Position: Chief operating officer, Severn Savings Bank, a community bank based in Annapolis.
James Anthony worked as an engineer out of college. After going back to school for a dual master’s degree, he realized he loved business more than engineering. He quit his job to pursue an MBA from the University of Chicago, and then he went into consulting. Anthony was approached by Chesapeake Bancorp, which was looking for someone to succeed its president and chief executive, and he made the leap to community banking in 2004. He took over as Severn Savings Bank’s chief operating officer earlier this month.
What was the biggest challenge in going from financial services to community banking?
It was human. It was interpersonal. The quantitative part of it, the logic part of it, those were pretty straight forward. You learn the methodology. You learn what the terms are. You learn what the things to do and not to do are. But the interpersonal aspect of it, of most things, I find to be challenging, and that’s kind of my attraction to business as opposed to engineering.
Would you rather deal with numbers than people?
No. People would always say, “You don’t seem like a typical engineer.” I always took that as a compliment, quite honestly.
What challenges does working at a community bank present?
You’re in a very small community where everyone knows each other. There’s no anonymity, and you’re dealing with very sensitive information, and there are a lot of mines in that field that you can trip over. That was probably the more challenging aspect of it, not because I don’t have an inclination toward that, but more that it’s just a very charged environment. Then overlay the demise of the economic system, the financial system, and then you’re really dealing with very emotionally charged situations in a place where everyone knows everything about everyone.
How did those experiences impact you? How will they help you?

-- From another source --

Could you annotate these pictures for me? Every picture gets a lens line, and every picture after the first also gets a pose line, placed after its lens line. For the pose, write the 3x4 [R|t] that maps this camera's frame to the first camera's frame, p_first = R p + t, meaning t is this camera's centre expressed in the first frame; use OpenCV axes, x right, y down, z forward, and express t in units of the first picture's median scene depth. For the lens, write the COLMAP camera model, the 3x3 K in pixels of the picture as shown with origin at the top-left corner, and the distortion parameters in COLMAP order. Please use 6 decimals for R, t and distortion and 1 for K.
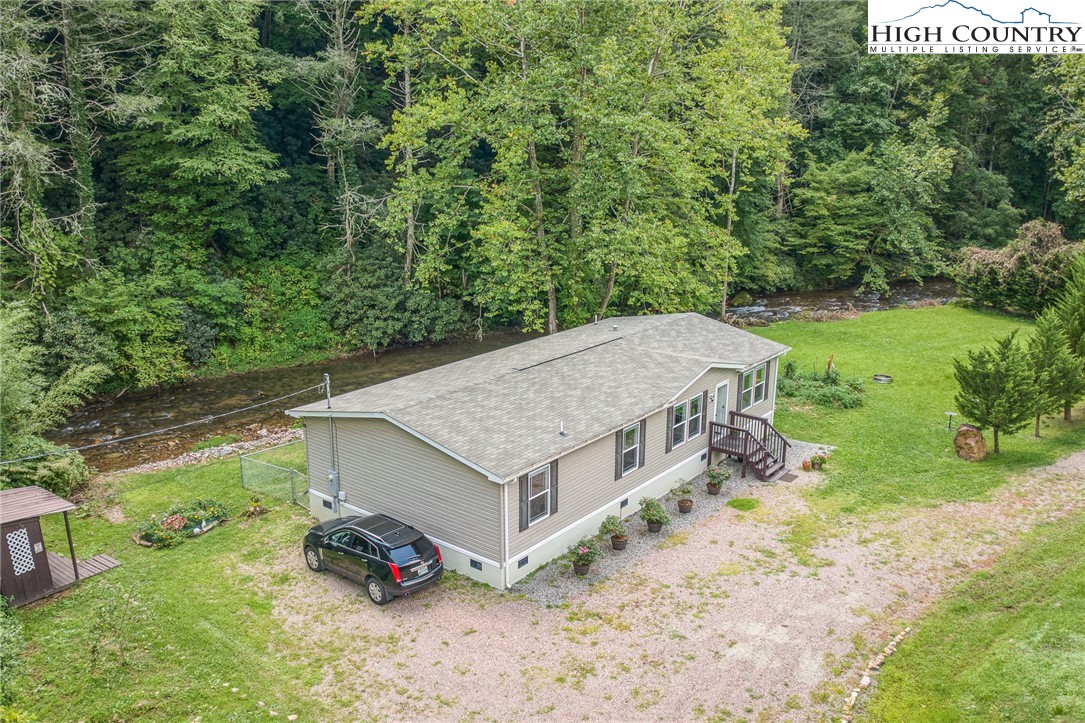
lens RADIAL K [[905.3, 0, 541.4], [0, 905.3, 365.3], [0, 0, 1]] dist [-0.058735, -0.002410]
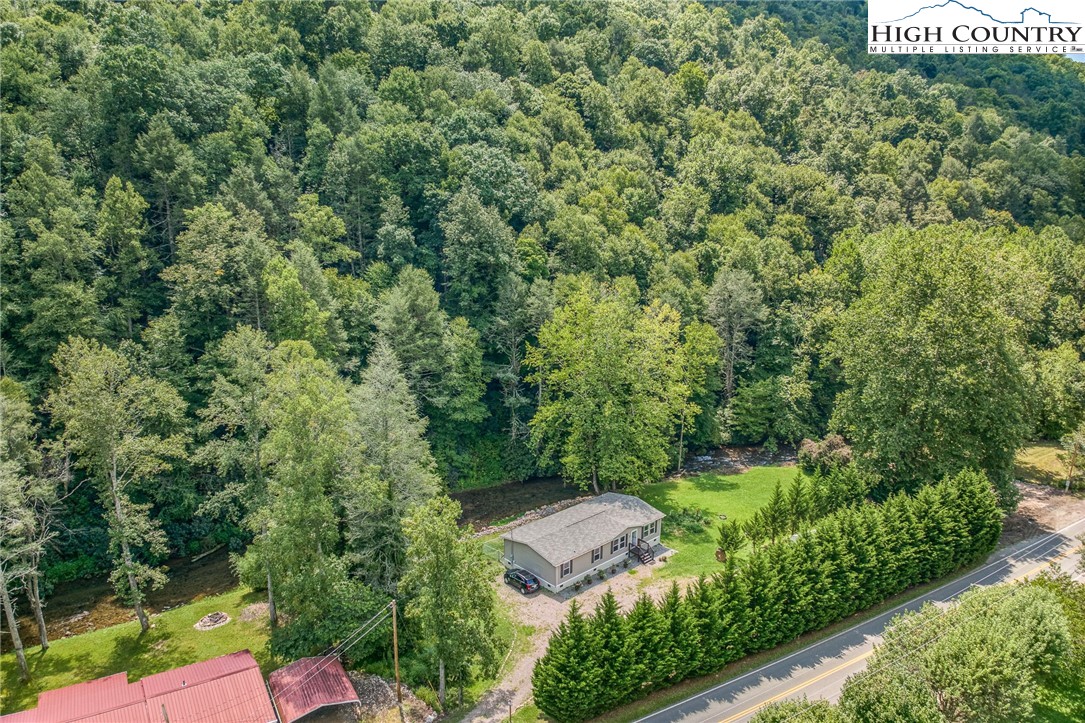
lens RADIAL K [[905.3, 0, 544.4], [0, 905.3, 360.5], [0, 0, 1]] dist [-0.058735, -0.002410]
pose [[0.988475, 0.053402, -0.141650, 0.320563], [-0.049319, 0.998264, 0.032181, -0.686007], [0.143123, -0.024825, 0.989394, -2.217468]]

I think the biggest way is when you’re exposed to something that’s a little bit unnerving in life, the next time you’re a little bit more difficult to shake. In other words, you have a more steady hand if you’ve been through a storm already. That’s the main way that it’s changed who I am, how I see the world and how I will be in the future. It’s temperance that you learn from a difficult environment, difficult situation.
Beyond that is you learn so much more when things are difficult than when things are easy, and learn so much more when you make mistakes rather than success, or at least I have. Having the financial storm of the last six years, there have been conversations that no one alive has had in the banking industry. Like being in a community bank and wondering whether or not the U.S. government is going to be solvent at the end of the day and you hold these assets that are federal government bonds and you start to wonder whether they’re going to hold their value and how far is this thing going to run until it runs its course. Very unnerving.
You would never go through the planning aspects and the risk mitigation for something like that in a normal environment. You just would never even think of it. If you said in 2004 you questioned the solvency of the U.S. government they would think you’re insane. But in 2009, it was a topic of conversation.
What advice have you been given during the course of your career that’s resonated with you?
Always remember you are the steward for the shareholders’ investment. That’s how you measure what the right thing to do is, ... are you creating shareholder value in what you’re doing? Or are you just wasting the shareholders’ money?
Another would be to be certain to apply the appropriate level of abstraction to the decision that you’re making so you don’t get pulled down into the weeds and get lost in the minutia of making a decision. You have to be able to zoom in and zoom out to the appropriate level to make the decision that needs to be made. Be conscious whether it’s appropriate to be down in the weeds or to be at a high level.